De Mohamad Ali HARISSI (AFP)

BAGDÁ — A rua Mutanabi em Bagdá, com seus cafés e um mercado de livros, um dos mais famosos do mundo árabe, é considerada um refúgio para os amantes da literatura, que encontram lá um alívio para seus sofrimentos, como os atentados e as preocupações do dia a dia.

Às sextas-feiras, esta pequena rua de pedestres da velha Bagdá cria alma nova, quando os donos de sebos organizam seus últimos achados nos balcões. Tentam atrair a atenção dos passantes declamando versos de Al-Mutanabi, um conhecido poeta árabe do século X, que parece zelar pelos presentes do alto de sua estátua.

Outros frequentadores - exclusivamente homens - saboreiam tranquilamente chá com limão ou fumam voluptuosamente o narguilé, no café Shabandar, um dos mais renomados da cidade.

Esta rua de Bagdá não foi poupada dos atentados, e dezenas de pessoas perderam a vida aí. Mas os visitantes estão decididos a não se deixar impressionar.

"Faz 30 anos que venho aqui", conta Kamil Abdulrahim al-Saadawi, um negociante de 59 anos. "Acordo às sextas-feiras dizendo que não vou voltar. Mas a rua Mutanabi é como a mulher amada, nos seduz".

A rua Mutanabi foi inaugurada em 1932 pelo rei Fayçal I, em homenagem ao célebre poeta Aboul Taïeb al-Mutanabi (915-965), nascido no que é hoje o Iraque.

Com menos de um quilômetro, a rua está situada entre o rio Tigre, sobre o qual está o monumento em homenagem ao poeta, e uma estrutura em forma de arco, decorada com uma de suas citações.
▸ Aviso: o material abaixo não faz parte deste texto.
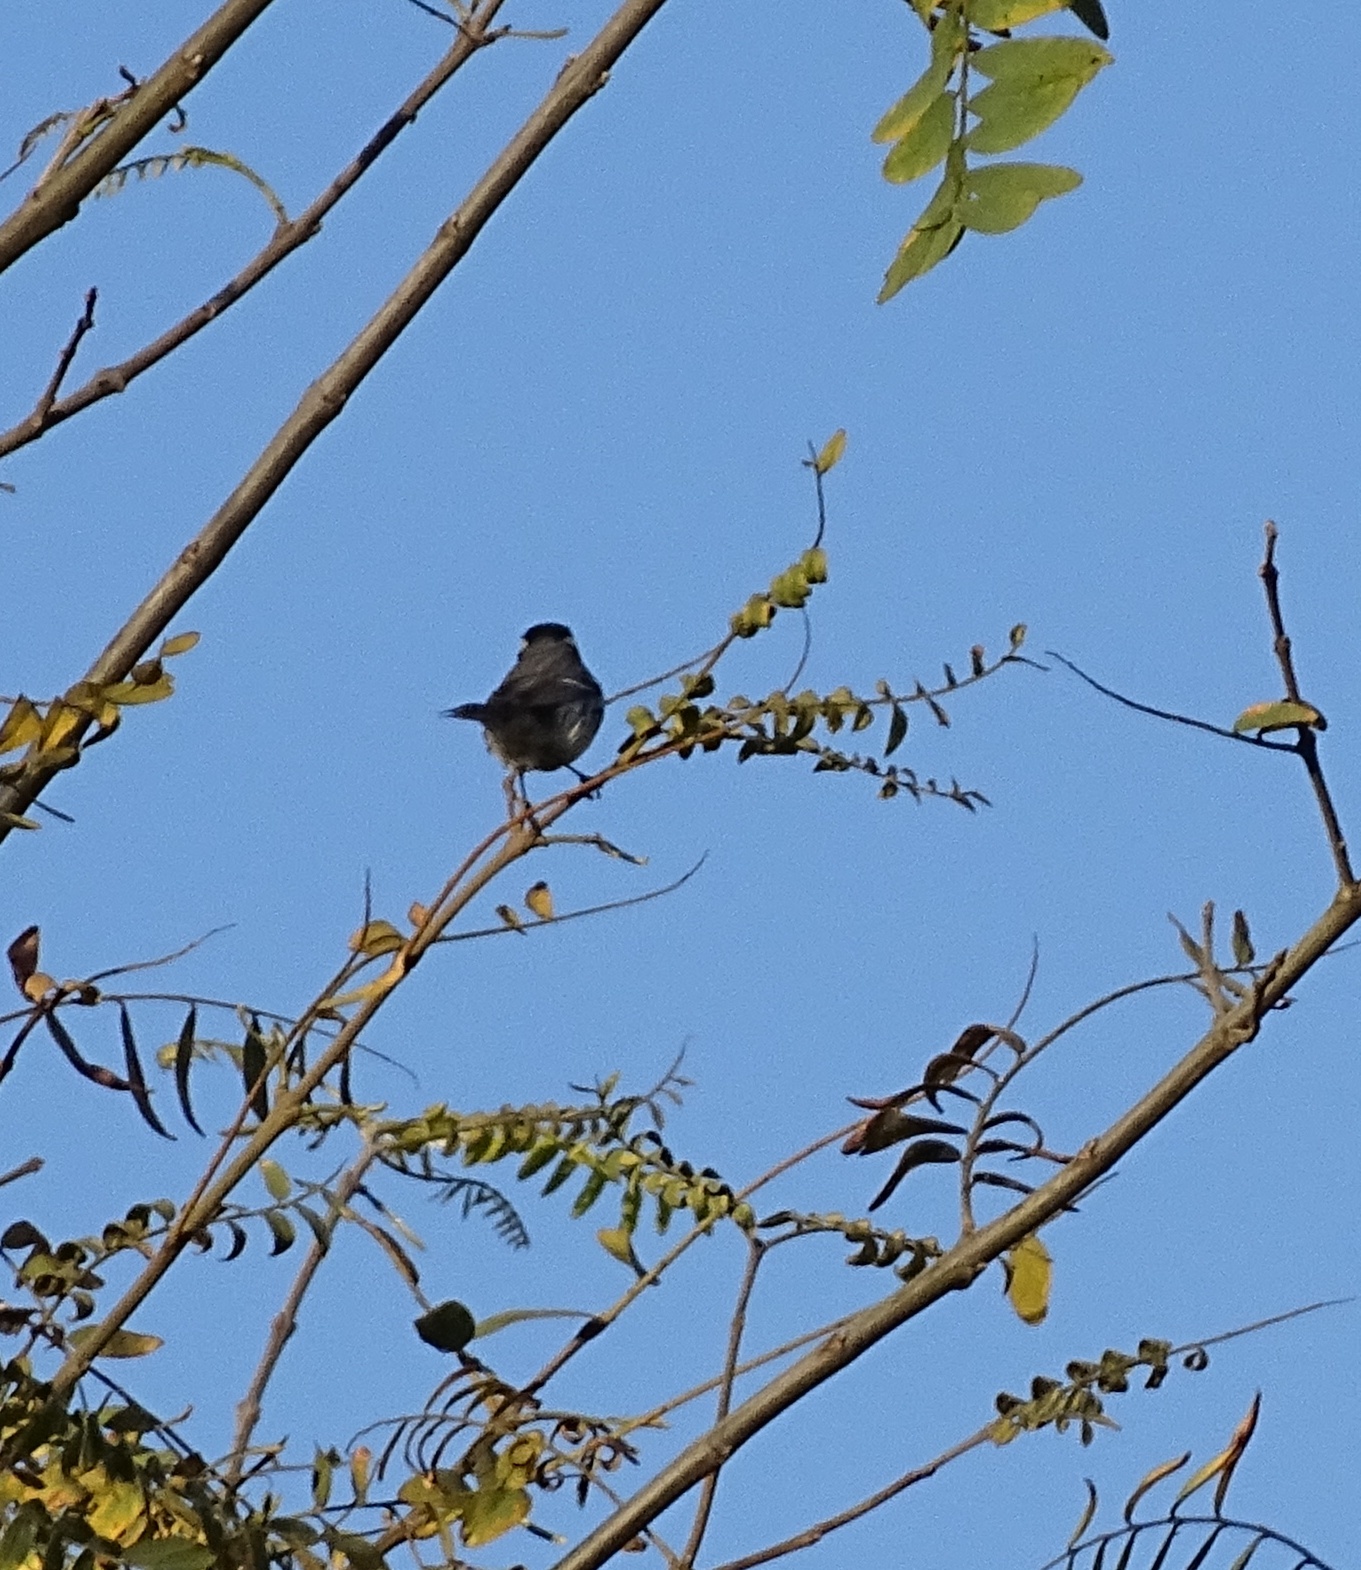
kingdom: Animalia
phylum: Chordata
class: Aves
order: Passeriformes
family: Parulidae
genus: Setophaga
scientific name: Setophaga nigrescens
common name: Black-throated gray warbler
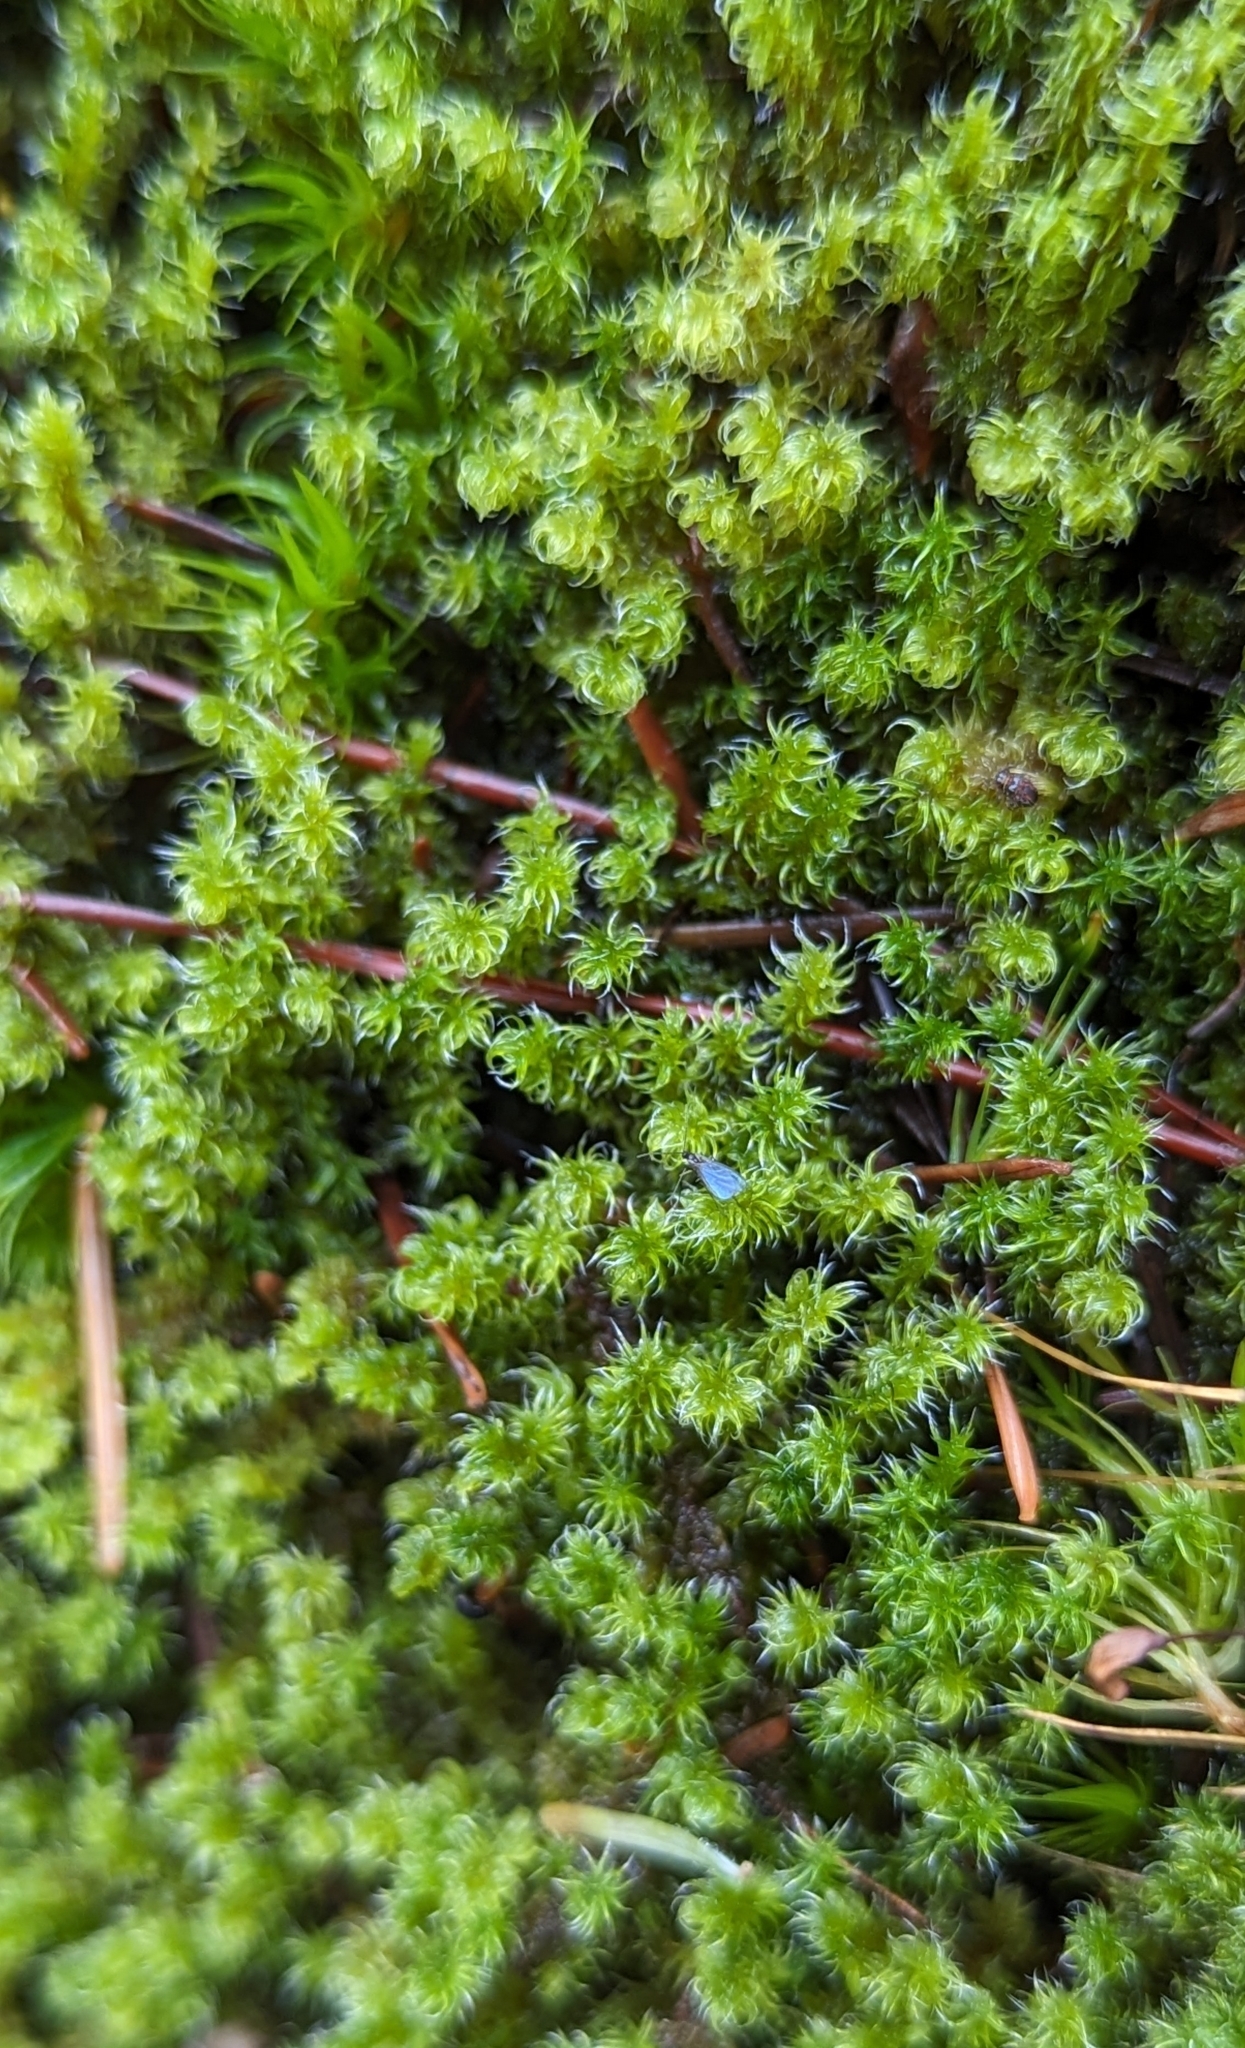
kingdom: Plantae
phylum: Bryophyta
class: Bryopsida
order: Grimmiales
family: Grimmiaceae
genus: Niphotrichum
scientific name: Niphotrichum elongatum
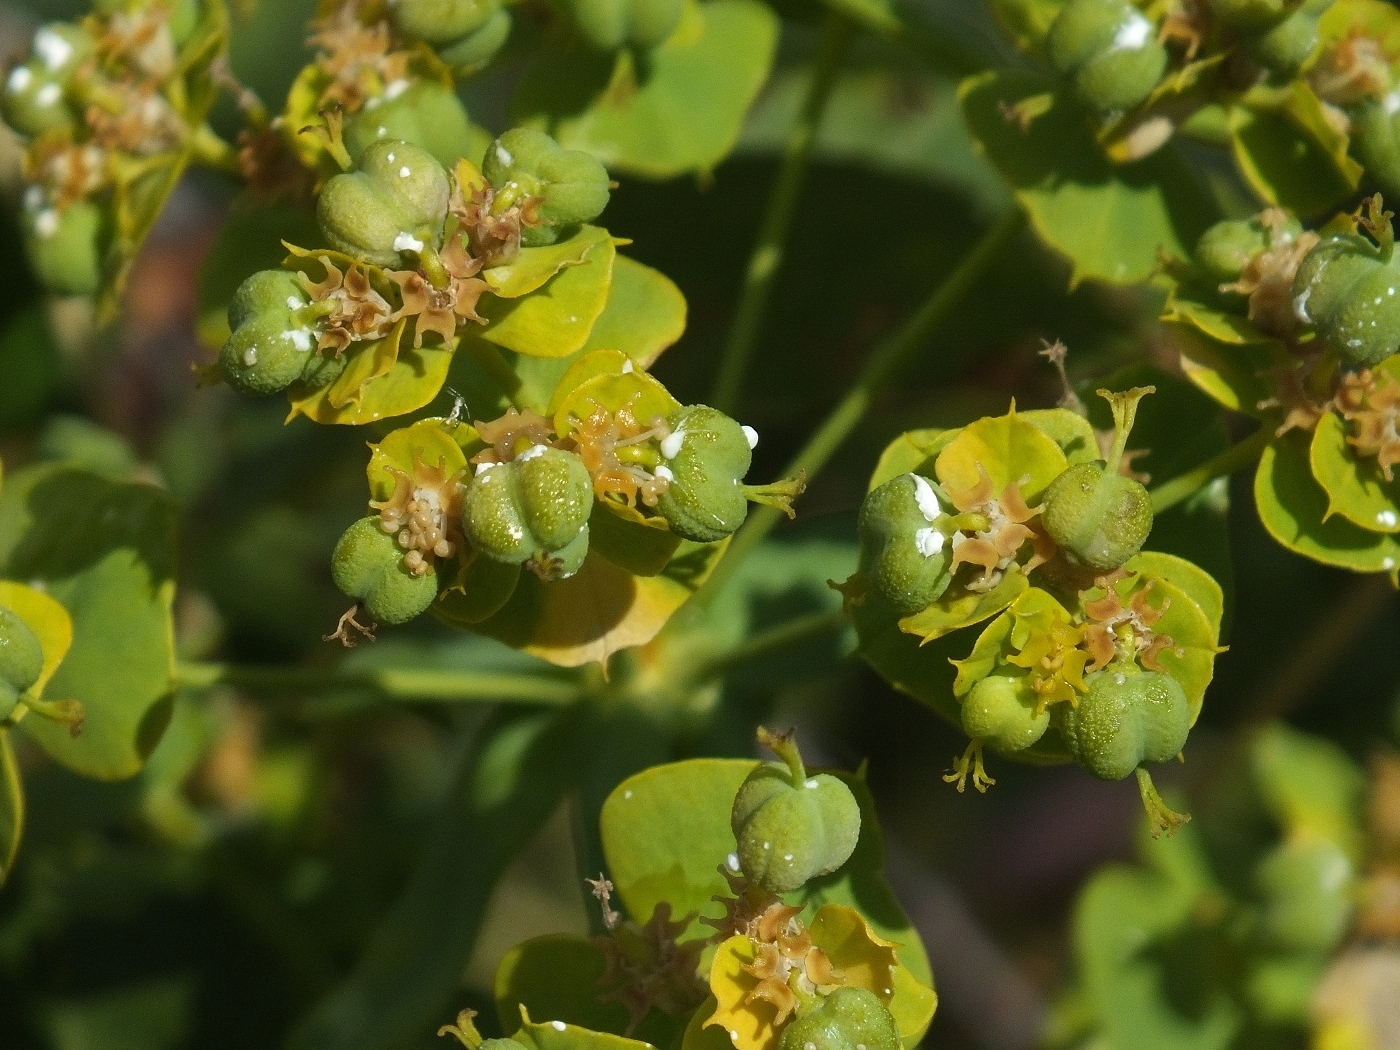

"A rua Mutanabi nada tem a ver com a realidade do Iraque; é uma ilha à parte", destaca al-Saadawi.

"Enquanto do lado de fora somos confrontados com a violência e a imbecilidade dos políticos - a nossa realidade -, aqui encontramos o Iraque de nossos sonhos", acrescenta.


- Um Iraque de sonhos -


Este Iraque sonhado não pôde fugir da trágica realidade, como no dia 5 de março de 2007, quando um terrorista suicida explodiu um caminhão na rua, matando 30 pessoas e ferindo 60.

A potência da detonação também destruiu as lojas históricas do local, entre elas o café Shabandar. Os cinco filhos do proprietário foram mortos no atentado. Sua mãe, que ficou cega, por causa do choque, morreu meses mais tarde.

"A explosão é a lembrança mais dolorosa que temos desta rua", suspira Abu Rabea, proprietário de uma livraria há quase 40 anos.

"Viajei a Najaf (centro do Iraque) e quando cheguei, as pessoas me relataram a enorme deflagração", conta. "Meus amigos partiram, perdi muito, a vida não é mais a mesma", acrescenta, com a mão na fronte, os olhos úmidos.

Uma homenagem aos mortos na tragédia foi realizada na rua, para marcar os cinco anos do episódio, com as fotos das vítimas.

A rua Mutanabi só foi reencontrar um ar de normalidade em 2008, mas o café, fundado em 1917 como editora, só foi reabrir em fevereiro de 2009.

Às sextas-feiras, no entanto, inúmeras pessoas parecem ter um encontro marcado. "O que nos faz feliz aqui é a ausência da intolerância e do ódio", define Jamal Saya, que administra, há 25 anos, uma livraria especializada em obras jurídicas. "Mutanabi é o que há de melhor na cultura deste país", segundo ele.

Os frequentadores observam, no entanto, que os anos movimentados pelos quais passou o Iraque influenciaram, grandemente, a oferta de livros disponíveis. Antes da invasão americana de 2003, a maioria dos textos era em árabe, com um grande número deles dedicados à glória do ditador deposto Saddam Hussein.

Hoje, a escolha é mais abundante, com livros em línguas estrangeiras e outros objetos como os de papelaria, além dos CDs e os mapas geográficos.